The investigation revealed that Dr. Soni had prescribed Coldrif—manufactured by Sresan Pharmaceuticals, Kancheepuram (Tamil Nadu)—to several of the deceased children through his private clinic. The Drug Testing Laboratory confirmed the presence of 46.28% diethylene glycol, a toxic compound known to cause kidney and neurological failure.
Superintendent of Police Ajay Pandey said a special investigation team (SIT) has been formed to trace the supply chain. The team will visit Tamil Nadu and other connected locations to gather evidence and coordinate with local authorities.
The death toll rose to 14, including 10 from Parasia, two from Chhindwara city, one from Chaurai, and one from Pandhurna. Eight other children remain under treatment in Nagpur. The fatalities occurred over one month, beginning early September.

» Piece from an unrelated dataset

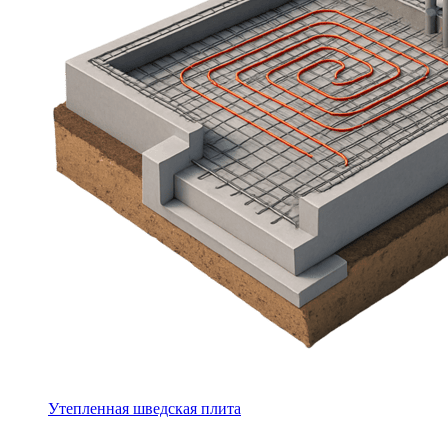
Утепленная шведская плита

The State government has released ₹4 lakh in compensation to each affected family. Offices of distributors in Jabalpur were sealed after raids by the Food and Drugs Administration (FDA).
Why It Matters
The tragedy echoes earlier mass poisonings linked to toxic syrups in India and abroad, exposing persistent lapses in drug regulation and clinical accountability. It highlights gaps in the surveillance of rural medical practices and the urgent need for stricter oversight of over-the-counter paediatric medicines.
Background / Context
• Diethylene glycol (DEG) has caused fatal poisoning outbreaks globally—most notably in Gambia (2022) and Jammu (2020).

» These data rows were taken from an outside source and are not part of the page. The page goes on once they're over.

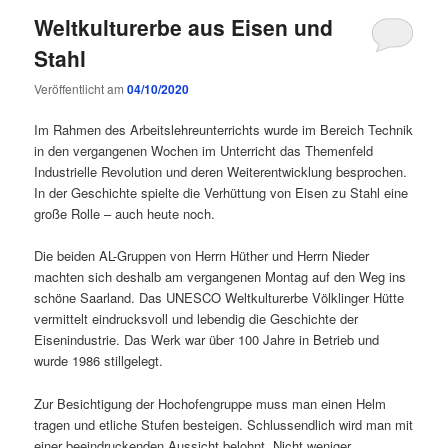
Weltkulturerbe aus Eisen und
Stahl
Veröffentlicht am
04/10/2020
Im Rahmen des Arbeitslehreunterrichts wurde im Bereich Technik
in den vergangenen Wochen im Unterricht das Themenfeld
Industrielle Revolution und deren Weiterentwicklung besprochen.
In der Geschichte spielte die Verhüttung von Eisen zu Stahl eine
große Rolle – auch heute noch.
Die beiden AL-Gruppen von Herrn Hüther und Herrn Nieder
machten sich deshalb am vergangenen Montag auf den Weg ins
schöne Saarland. Das UNESCO Weltkulturerbe Völklinger Hütte
vermittelt eindrucksvoll und lebendig die Geschichte der
Eisenindustrie. Das Werk war über 100 Jahre in Betrieb und
wurde 1986 stillgelegt.
Zur Besichtigung der Hochofengruppe muss man einen Helm
tragen und etliche Stufen besteigen. Schlussendlich wird man mit
einer beeindruckenden Aussicht belohnt. Nicht weniger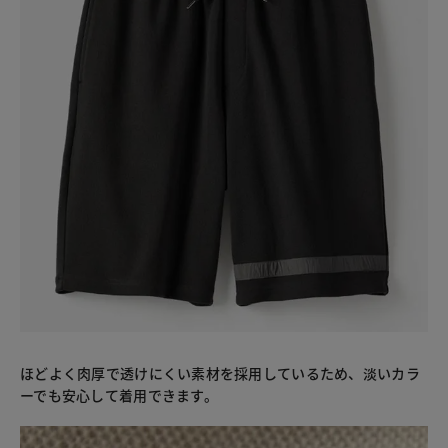
ほどよく肉厚で透けにくい素材を採用しているため、淡いカラ
ーでも安心して着用できます。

• The WHO has repeatedly urged member nations to strengthen testing for DEG and ethylene glycol in liquid drugs.
• India’s Health Ministry has intensified random drug sampling following multiple export-related warnings.

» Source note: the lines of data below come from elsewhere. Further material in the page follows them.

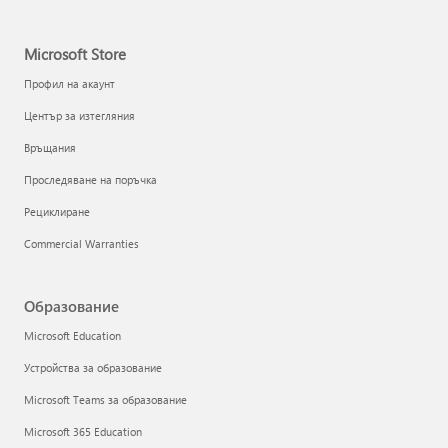
Microsoft Store
Профил на акаунт
Център за изтегляния
Връщания
Проследяване на поръчка
Рециклиране
Commercial Warranties
Образование
Microsoft Education
Устройства за образование
Microsoft Teams за образование
Microsoft 365 Education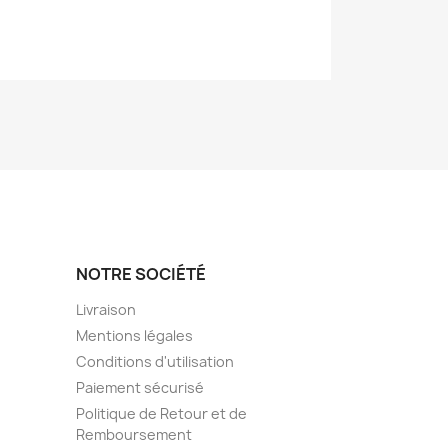
NOTRE SOCIÉTÉ
Livraison
Mentions légales
Conditions d'utilisation
Paiement sécurisé
Politique de Retour et de
Remboursement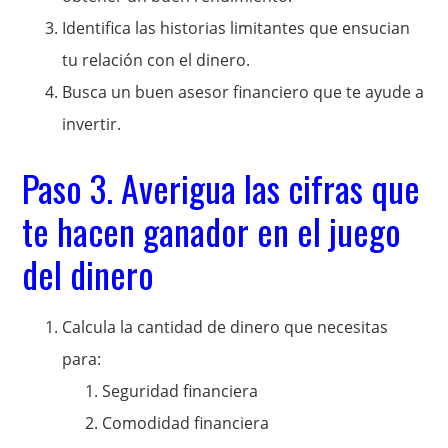
Identifica las historias limitantes que ensucian
tu relación con el dinero.
Busca un buen asesor financiero que te ayude a
invertir.
Paso 3. Averigua las cifras que
te hacen ganador en el juego
del dinero
Calcula la cantidad de dinero que necesitas
para:
Seguridad financiera
Comodidad financiera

• Under the Drugs and Cosmetics Act, knowingly prescribing or selling adulterated drugs can lead to imprisonment of up to 10 years.
Implications
The case may prompt a nationwide audit of paediatric syrups and private prescriptions, especially in smaller towns. Legal proceedings against the doctor and manufacturer could set a precedent for shared liability in medical negligence involving banned or unsafe drugs. Public trust in rural healthcare delivery faces renewed strain.
Conclusion
As the probe expands to Tamil Nadu and other supply hubs, the incident underscores systemic cracks in India’s pharmaceutical regulation and medical ethics enforcement. Ensuring accountability from factory to clinic will be critical to restoring public confidence.